Tea and Talk with Charlotte Adelman at the Deer Path Inn
Join us for a Tea and Talk with Northshore resident Charlotte Adelman, co-author of Midwestern Native Shrubs and Trees at the Deer Path Inn
Wednesday, September 27, 2017 at 2:00 PM
The Garden Room at the Deer Path Inn, Lake Forest, IL
$65 includes Afternoon Tea and book
Space is limited so call Lake Forest Book Store at 847-234-4420 to reserve your place
The Cleveland Plain Dealer writes "One of the most important recent reference books recently published is Midwestern Native Shrubs and Trees: Gardening Alternatives to Nonnative Species... An extraordinary amount of information is found in this guide, including extensive descriptions of hundreds of non-native plants and their native alternatives to plant in your yard."

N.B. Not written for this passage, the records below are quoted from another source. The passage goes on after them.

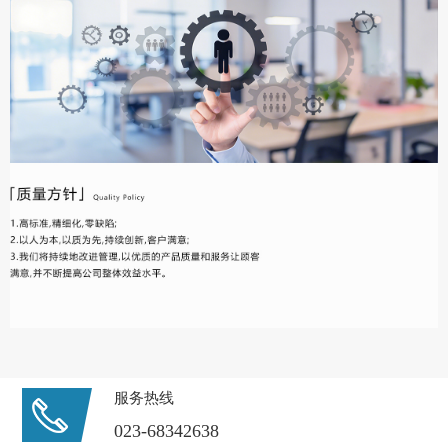
服务热线
023-68342638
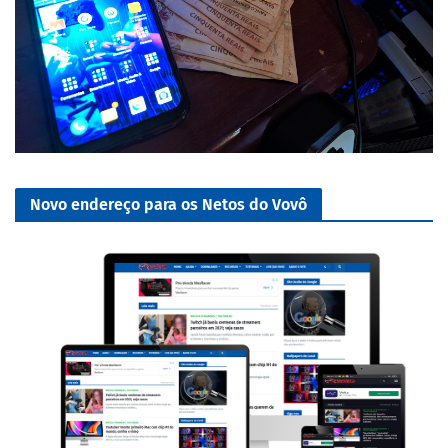
Novo endereço para os Netos do Vovô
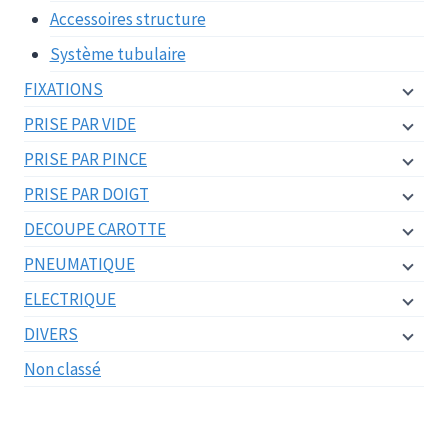
Accessoires structure
Système tubulaire
FIXATIONS
PRISE PAR VIDE
PRISE PAR PINCE
PRISE PAR DOIGT
DECOUPE CAROTTE
PNEUMATIQUE
ELECTRIQUE
DIVERS
Non classé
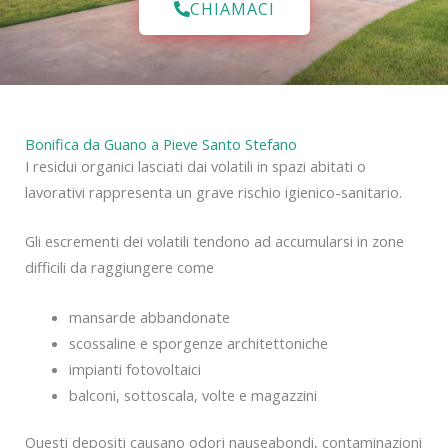
CHIAMACI
Bonifica da Guano a Pieve Santo Stefano
I residui organici lasciati dai volatili in spazi abitati o
lavorativi rappresenta un grave rischio igienico-sanitario.
Gli escrementi dei volatili tendono ad accumularsi in zone
difficili da raggiungere come
mansarde abbandonate
scossaline e sporgenze architettoniche
impianti fotovoltaici
balconi, sottoscala, volte e magazzini
Questi depositi causano odori nauseabondi, contaminazioni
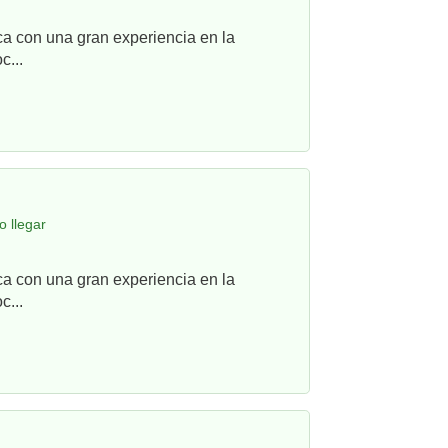
ca con una gran experiencia en la
c...
 llegar
ca con una gran experiencia en la
c...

In this companion volume to the bestselling The Midwestern Native Garden: Native Alternatives to Nonnative Plants, Charlotte Adelman and Bernard L. Schwartz offer another indispensible guide to replacing nonnative plants with native alternatives. This time, their subject is the native woody species that are the backbone of our gardens and landscapes. Among other ecological benefits, native shrubs and trees provide birds and butterflies with vital food and reproductive sites that nonnative species cannot offer. And they tend to be hardier and easier to maintain. The authors provide a comprehensive selection of native woody alternatives that, season by season, provide effects similar to those of nonnative shrubs and trees used for ornamental purposes and shade. These plants are suitable for all garden styles, provide blooms and fall color, and have the same cultivation requirements as their nonnative counterparts. Nature notes alert readers to the native species' unique ecological roles.Unlike other gardening guides, Midwestern Native Shrubs and Trees goes beyond mere suggestion to provide gardeners with the tools they need to make informed, thoughtful choices. Knowing which native species to plant for desired effects empowers landscapers and gardeners to take on a greater role in protecting our midwestern environment.